Using women tastelessly in advertising has been going on for years, even in the emancipated west and there is no doubt that there are many cases where they are exploited without relevance, to sell anything from car batteries to bull dozers. To regulate this is a serious problem because it is far too complicated a matter to implement. However, there is in every country, a framework that restricts and regulates communication so that it does not get offensive. As and when these codes are violated, even in the evil west, action is taken. Sometimes it works, sometimes it doesn’t, but here in Pakistan, the heavy-handed approach has only had the opposite effect.
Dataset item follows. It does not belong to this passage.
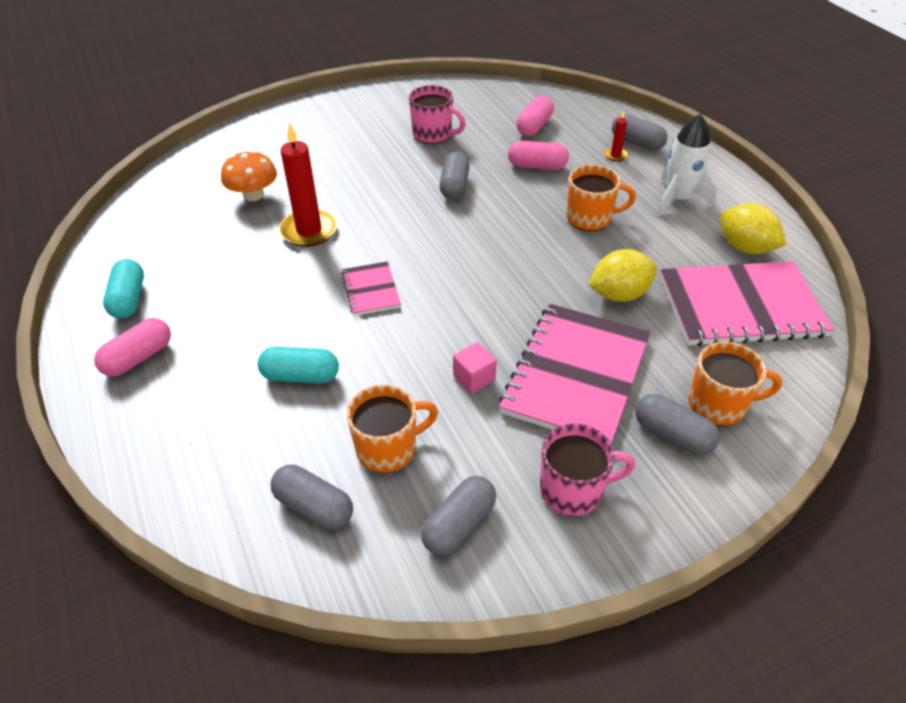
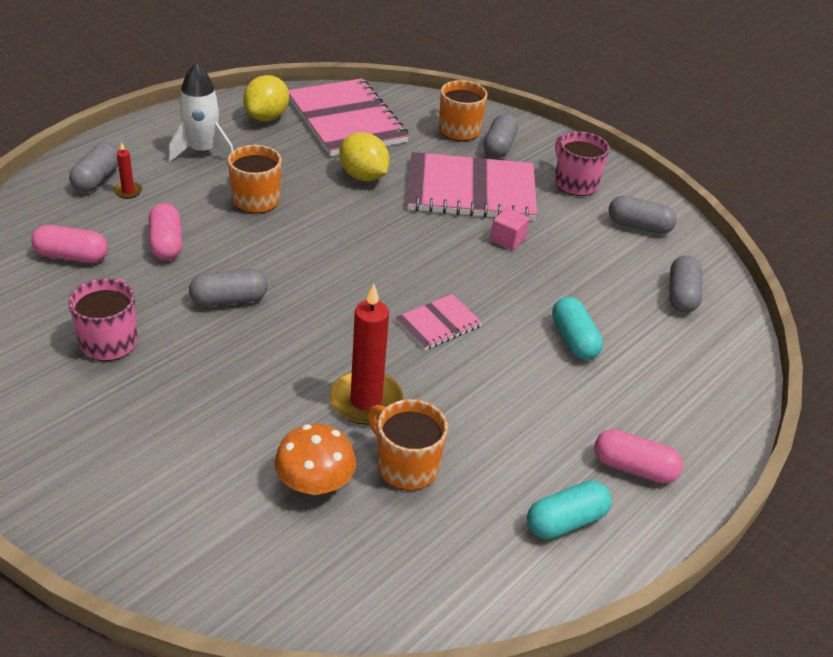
camera: 115 degrees left, 5 degrees down
(388, 448) = (606, 270): orange mug -> orange mug (406, 466)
Women in society are targetted as sex objects and the reasons are not billboards. Our repressive and narrow thinking has put women at a disadvantage in a society were the males go unchecked. This attitude has led to the rise of vulgar behaviour rather than its control.
Who are we to guide the IIC which is perched on high moral ground, but it does need a reality check, remove its blinkers and understand what is going on and what actually constitutes ‘vulgaring’ and obscenity. Disfiguring faces of women on billboards, to us is vulgar and obscene, the work of sick, sexually depraved men. That should be stopped, not the work that appears on the billboards.